First, a reduction of uncertainty occurs via a strategy of incremental status quo orientation. The main option envisages interim storage, followed by deep geological disposal in a mine with a multi-barrier system. However, this path has not been fully specified to date. With the revision of the repository process, this path focuses on the site search and the decision for the time being. The siting decision is to be made in incremental, procedural steps. Further planning, such as upgrading of the technical and geotechnical repository barriers or new construction of interim storage facilities, etc., is currently being pursued to any great extent at present. This is accompanied by a status-quo-oriented derivation of necessary actions, as discussed in the field of extended and consolidated interim storage.
Second, the strategy of strongly anchoring participation and involvement reduces uncertainty and insecurity. Past experiences with the Gorleben, Germany, aboveground interim storage facility and the Gorleben exploratory mine, as well as the Asse II mine in Germany, have clearly demonstrated the potential for social conflict in nuclear waste disposal – and ultimately played a decisive role in the new beginning of the site search. Social and political feasibility is a decisive factor for successful disposal. With the help of a strong participation and involvement approach to the site selection process, social uncertainty factors should be minimized and robust decisions collectively made.

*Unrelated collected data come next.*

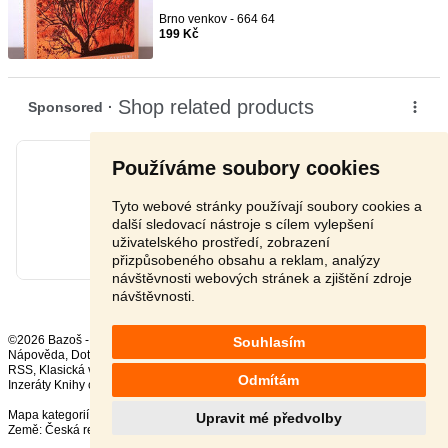
Brno venkov - 664 64
199 Kč
Používáme soubory cookies
Tyto webové stránky používají soubory cookies a
další sledovací nástroje s cílem vylepšení
uživatelského prostředí, zobrazení
přizpůsobeného obsahu a reklam, analýzy
návštěvnosti webových stránek a zjištění zdroje
návštěvnosti.
©2026 Bazoš -
Inzerce, Bazar
Souhlasím
Nápověda
,
Dotazy
,
Hodnocení
,
Kontakt
,
Reklama
,
Podmínky
,
Ochrana údajů
,
RSS
,
Odmítám
Inzeráty Knihy celkem:
37022
, za 24 hodin:
705
Mapa kategorií
,
Nejvyhledávanější výrazy
Upravit mé předvolby
Země:
Česká republika
,
Slovensko
,
Polsko
,
Rakousko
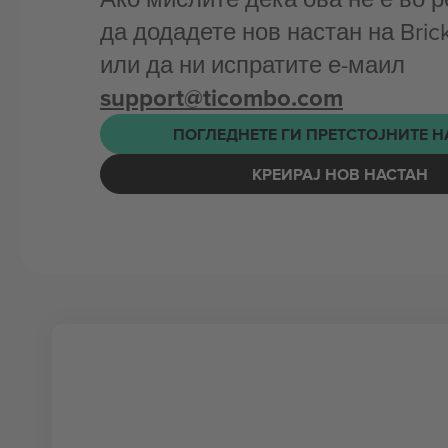
да додадете нов настан на Bricks
или да ни испратите е-маил
support@ticombo.com
ПОГЛЕДНЕТЕ ГИ ПРЕТСТОЈНИТЕ 
КРЕИРАЈ НОВ НАСТАН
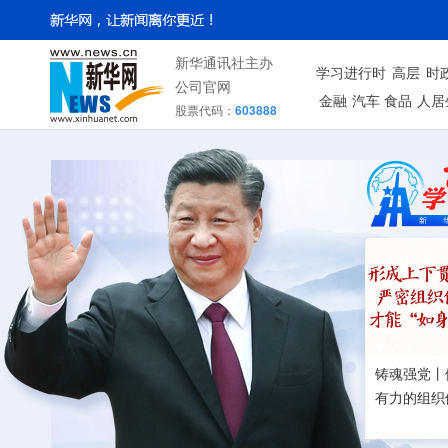
新华通讯社主办
学习进行时
高层
时
公司官网
金融
汽车
食品
人居
股票代码：
603888
铸魂强党丨
有力的组织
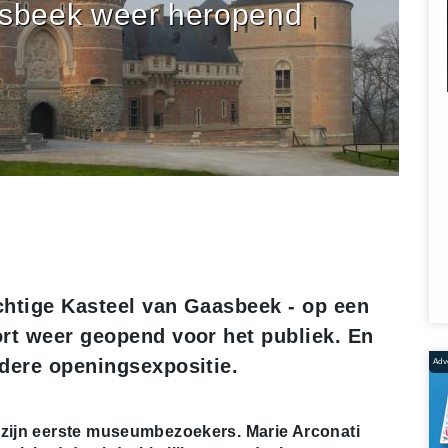
asbeek weer heropend
achtige Kasteel van Gaasbeek - op een
ort weer geopend voor het publiek. En
ndere openingsexpositie.
Adve
 zijn eerste museumbezoekers. Marie Arconati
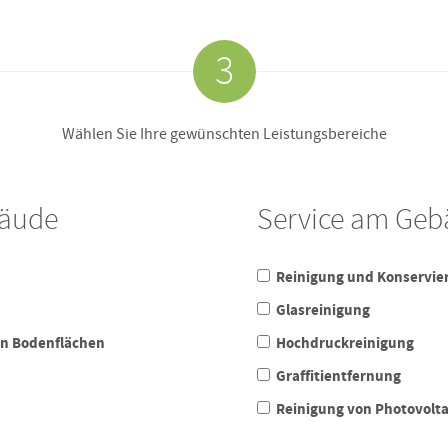
3
Wählen Sie Ihre gewünschten Leistungsbereiche
bäude
Service am Ge
Reinigung und Konservie
Glasreinigung
on Bodenflächen
Hochdruckreinigung
Graffitientfernung
Reinigung von Photovolt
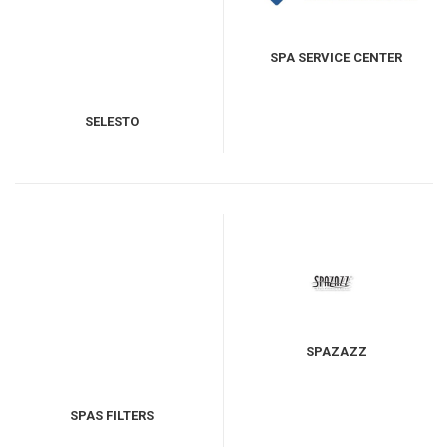
SPA SERVICE CENTER
SELESTO
SPAZAZZ
SPAS FILTERS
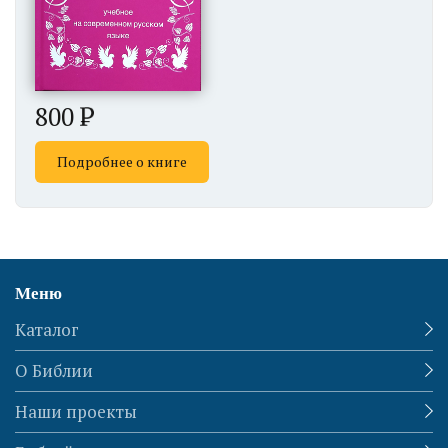
800
Подробнее о книге
Меню
Каталог
О Библии
Наши проекты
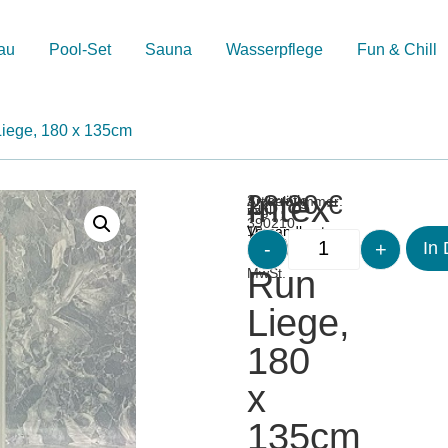
au
Pool-Set
Sauna
Wasserpflege
Fun & Chill
Liege, 180 x 135cm
Intex
28,80
€
Merken
Artikelnummer:
3 vorrätig
inkl.
zzgl.
390210
19
Versandkosten
River
-
+
In
%
Run
MwSt.
Liege,
180
x
135cm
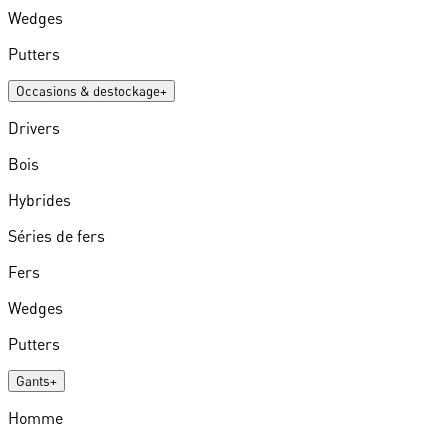
Wedges
Putters
Occasions & destockage
+
Drivers
Bois
Hybrides
Séries de fers
Fers
Wedges
Putters
Gants
+
Homme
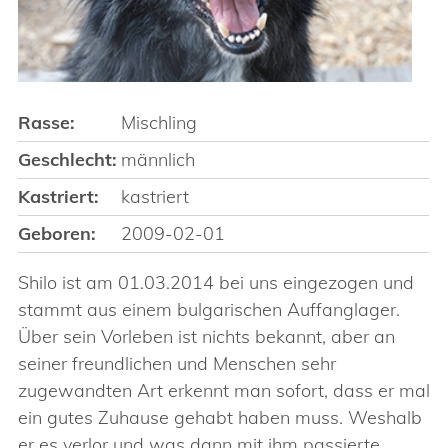
Rasse:
Mischling
Geschlecht:
männlich
Kastriert:
kastriert
Geboren:
2009-02-01
Shilo ist am 01.03.2014 bei uns eingezogen und
stammt aus einem bulgarischen Auffanglager.
Über sein Vorleben ist nichts bekannt, aber an
seiner freundlichen und Menschen sehr
zugewandten Art erkennt man sofort, dass er mal
ein gutes Zuhause gehabt haben muss. Weshalb
er es verlor und was dann mit ihm passierte,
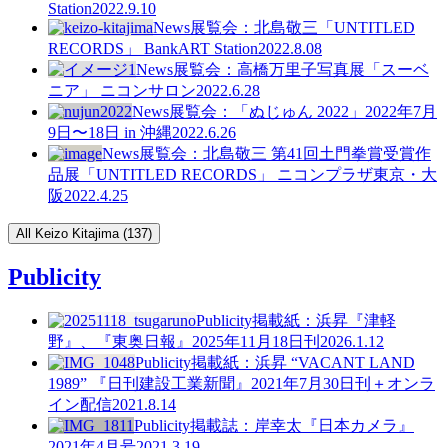
Station
2022.9.10
News
展覧会：北島敬三「UNTITLED
RECORDS」 BankART Station
2022.8.08
News
展覧会：高橋万里子写真展「スーベ
ニア」 ニコンサロン
2022.6.28
News
展覧会：「ぬじゅん 2022」2022年7月
9日〜18日 in 沖縄
2022.6.26
News
展覧会：北島敬三 第41回土門拳賞受賞作
品展「UNTITLED RECORDS」 ニコンプラザ東京・大
阪
2022.4.25
All Keizo Kitajima (137)
Publicity
Publicity
掲載紙：浜昇『津軽
野』、『東奥日報』2025年11月18日刊
2026.1.12
Publicity
掲載紙：浜昇 “VACANT LAND
1989” 『日刊建設工業新聞』2021年7月30日刊＋オンラ
イン配信
2021.8.14
Publicity
掲載誌：岸幸太『日本カメラ』
2021年4月号
2021.3.19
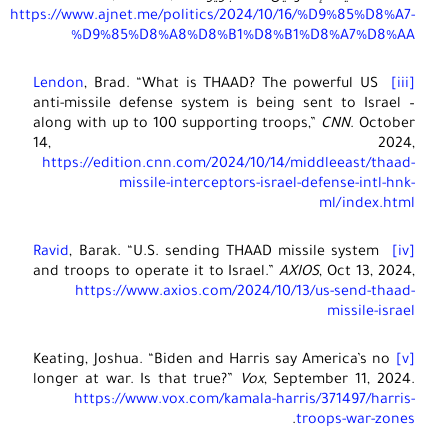
https://www.ajnet.me/politics/2024/10/16/%D9%85%D8%A7
%D9%85%D8%A8%D8%B1%D8%B1%D8%A7%D8%A
, Brad. “What is THAAD? The powerful US
Lendon
anti-missile defense system is being sent to Israel 
along with up to 100 supporting troops,”
CNN
. Octobe
14, 2024
https://edition.cnn.com/2024/10/14/middleeast/thaad
missile-interceptors-israel-defense-intl-hnk
ml/index.htm
, Barak. “U.S. sending THAAD missile system
Ravid
and troops to operate it to Israel.”
AXIOS
, Oct 13, 202
https://www.axios.com/2024/10/13/us-send-thaad
missile-isra
Keating, Joshua. “Biden and Harris say America’s no
longer at war. Is that true?”
Vox
, September 11, 2024
https://www.vox.com/kamala-harris/371497/harris
.
troops-war-zone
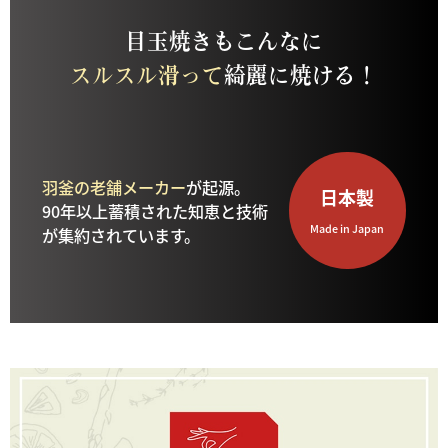
目玉焼きもこんなに
スルスル滑って
綺麗に焼ける！
羽釜の老舗メーカー
が起源。
日本製
90年以上蓄積された知恵と技術
Made in Japan
が集約されています。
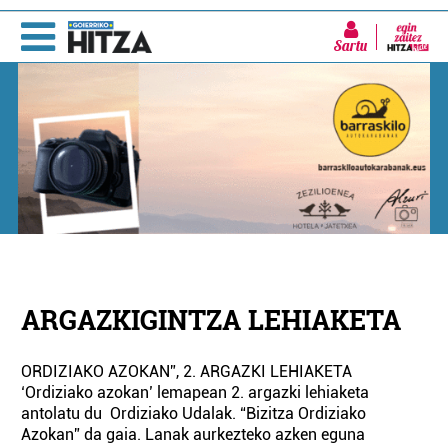
Sartu
ARGAZKIGINTZA LEHIAKETA
ORDIZIAKO AZOKAN”, 2. ARGAZKI LEHIAKETA
‘Ordiziako azokan’ lemapean 2. argazki lehiaketa
antolatu du Ordiziako Udalak. “Bizitza Ordiziako
Azokan” da gaia. Lanak aurkezteko azken eguna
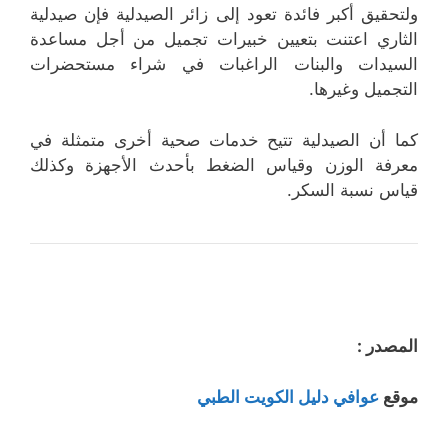
ولتحقيق أكبر فائدة تعود إلى زائر الصيدلية فإن صيدلية
الثاري اعتنت بتعيين خبيرات تجميل من أجل مساعدة
السيدات والبنات الراغبات في شراء مستحضرات
التجميل وغيرها.
كما أن الصيدلية تتيح خدمات صحية أخرى متمثلة في
معرفة الوزن وقياس الضغط بأحدث الأجهزة وكذلك
قياس نسبة السكر.
المصدر :
موقع
عوافي دليل الكويت الطبي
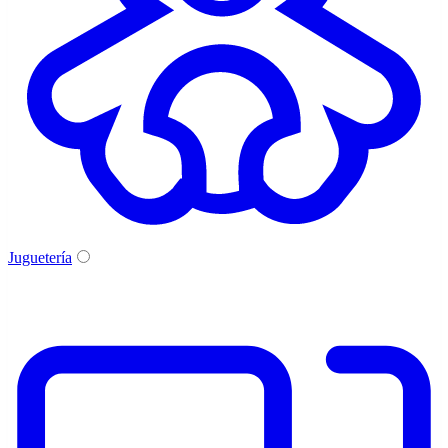
Juguetería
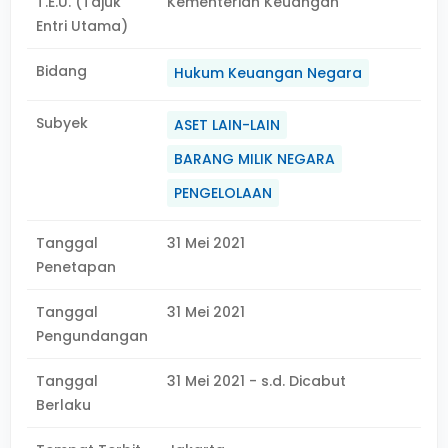
T.E.U. (Tajuk
Kementerian Keuangan
Entri Utama)
Bidang
Hukum Keuangan Negara
Subyek
ASET LAIN-LAIN
BARANG MILIK NEGARA
PENGELOLAAN
Tanggal
31 Mei 2021
Penetapan
Tanggal
31 Mei 2021
Pengundangan
Tanggal
31 Mei 2021 - s.d. Dicabut
Berlaku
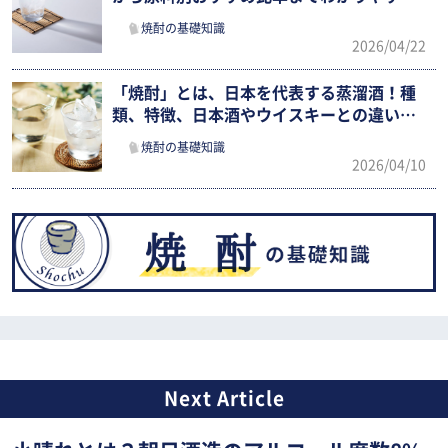
解説
焼酎の基礎知識
2026/04/22
「焼酎」とは、日本を代表する蒸溜酒！種
類、特徴、日本酒やウイスキーとの違いま
でわかりやすく紹介
焼酎の基礎知識
2026/04/10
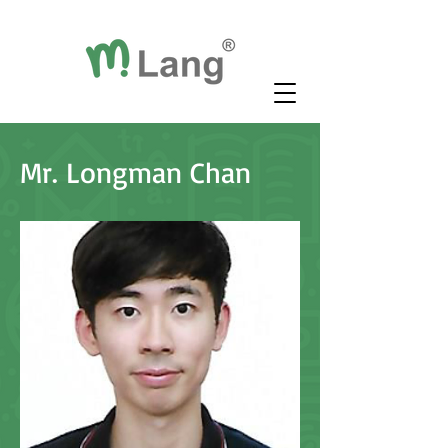
Mr. Longman Chan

Third, the principle of flexibility and reversibility involves a strategy of maintaining the future capacity to act. This is to ensure that uncertainties arising in the future can be adequately dealt with via an adaptive learning procedure and that new bodies of knowledge can be integrated. Initial requirements have already been defined in terms of retrievability and salvageability, even if questions of technical and organizational feasibility have not yet been adequately answered. The procedural openness with respect to the future ability to act results in exciting aspects and challenges for the professional design of anticipatory governance structures in institutions and decision-making processes, especially from the perspective of political, administrative and planning science. Furthermore, the interface of science and politics is of great importance in the interplay between the analysis of unintended and unexpected side effects by science and the management of these side effects by administrators.